En 2016, l’ancien rédacteur en chef de L’Equipe avait publié chez Talent Sport Le carré magique, quand le jeu était à nous. Huit ans plus tard, il récidive, mais en concentrant son récit sur les deux semaines de l’Euro 84 qui ont vu les Bleus décrocher leur premier titre au terme de deux semaines folles ponctuées de cinq victoires contre le Danemark (1-0, but de Platini), la Belgique (5-0, triplé de Platini, buts de Fernandez et Giresse), la Yougoslavie (3-2, triplé de Platini), le Portugal (3-2 après prolongations, doublé de Domergue, but de Platini) et l’Espagne (2-0, buts de Platini et Bellone).
Le petit plus par rapport à l’édition de 2016, qui couvrait elle une période plus large allant de 1981 à 1986, ce sont les données statistiques d’Opta, qui alimente désormais les comptes rendus de match. Pas de kilomètres parcourus par joueur (ce qui n’a de toutes façons pas grand intérêt) ou de heatmap déterminant les zones de terrain ou chaque joueur a touché le ballon, ni, Dieu merci, d’Expected Goals. Mais plus basiquement le nombre de tirs, dont cadrés, la possession, le nombre de passes, dont celles réussies vers le dernier tiers, les duels remportés, les arrêts, etc.
Une impression visuelle confirmée par les chiffres
L’intérêt, puisque le sujet du livre est avant tout le carré magique version 1984 élargi à Bernard Genghini (même si ce dernier n’a joué qu’un match, celui face à la Belgique à Nantes), ce sont aussi les stats particulières de chacun des joueurs.
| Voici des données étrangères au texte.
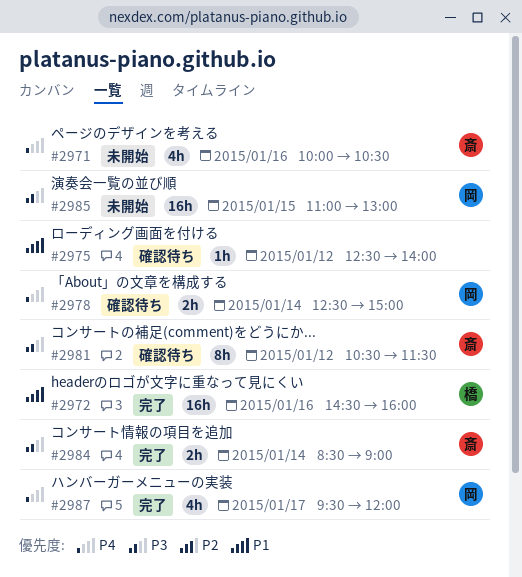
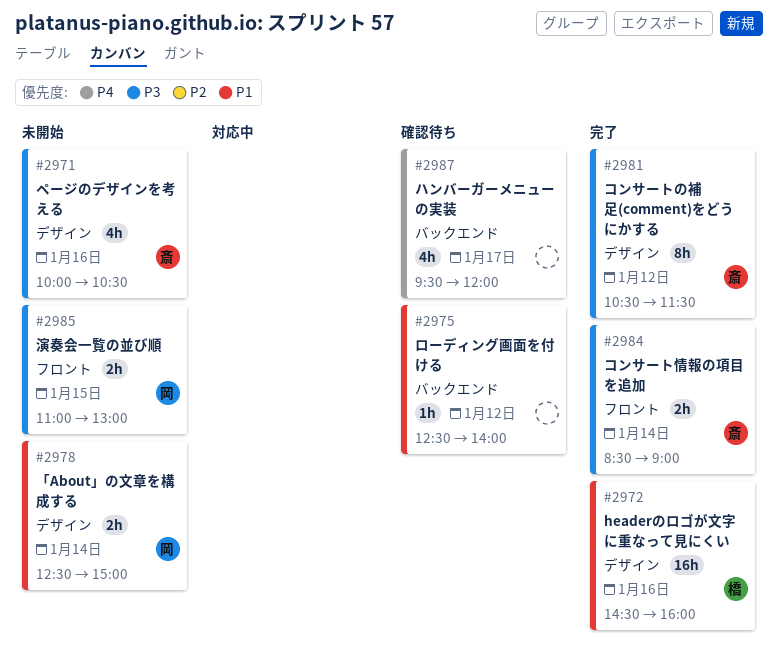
#2971, priority: P4 -> P3
#2978, status: 確認待ち -> 未開始
#2978, priority: P4 -> P1
#2981, status: 確認待ち -> 完了
#2985, estimate: 16h -> 2h
#2987, status: 完了 -> 確認待ち
#2987, owner: 岡 -> none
On ne les dévoilera pas ici, mais l’impression visuelle de domination totale de l’entrejeu français, hormis sans doute la première mi-temps face à la Yougoslavie et celle de la finale, est bien confirmée par les chiffres. Personne n’a fait mieux que ces quatre-là en juin 1984, même s’il faut rappeler que l’Euro en France s’est joué sans l’URSS, l’Italie, l’Angleterre et les Pays-Bas, ce qui fait beaucoup.
C’est l’occasion aussi de rappeler que ce carré magique a été particulièrement éphémère : Platini, Giresse, Tigana et Genghini n’ont été associés que quatre fois en deux ans (1982-1984), alors que la version améliorée avec Fernandez à la place de Genghini a joué 17 fois de 1984 à 1986. Patrick Lemoine y ajoute trois matchs avec des carrés mixtes (comprenant quatre des cinq joueurs, mais en l’absence soit de Tigana, soit de Giresse, soit de Platini, en 1983-1984). Les résultats parlent d’eux-mêmes : en 24 matchs, 18 victoires, 4 nuls, 2 défaites (dont une en amical au Danemark en septembre 1983), 45 buts marqués et 17 encaissés. Sur les 45 buts, Platini en a marqué 18, Giresse 6, Fernandez 2 et Tigana 1.
Depuis 2016, l’instigateur de ce coup de génie que fut le carré magique a disparu. Michel Hidalgo est mort le 26 mars 2020, mais il a eu l’occasion, le 20 février de cette année-là, de retrouver une vingtaine d’anciens joueurs dans un restaurant marseillais, dont les cinq membres du carré magique. Patrick Lemoine ouvre son récit sur ces adieux à la fois tristes et tellement chaleureux. Trois semaines plus tard, le pays tout entier était confiné pendant que l’épidémie de Covid-19 faisait des ravages.
On laissera le mot de la fin à un autre sélectionneur disparu récemment, l’Argentin César Luis Menotti, qui avait dit après l’Euro 1984 : « La France a le meilleur milieu de terrain du monde, même le Brésil n’a rien d’équivalent ». Ce livre le démontre une fois de plus.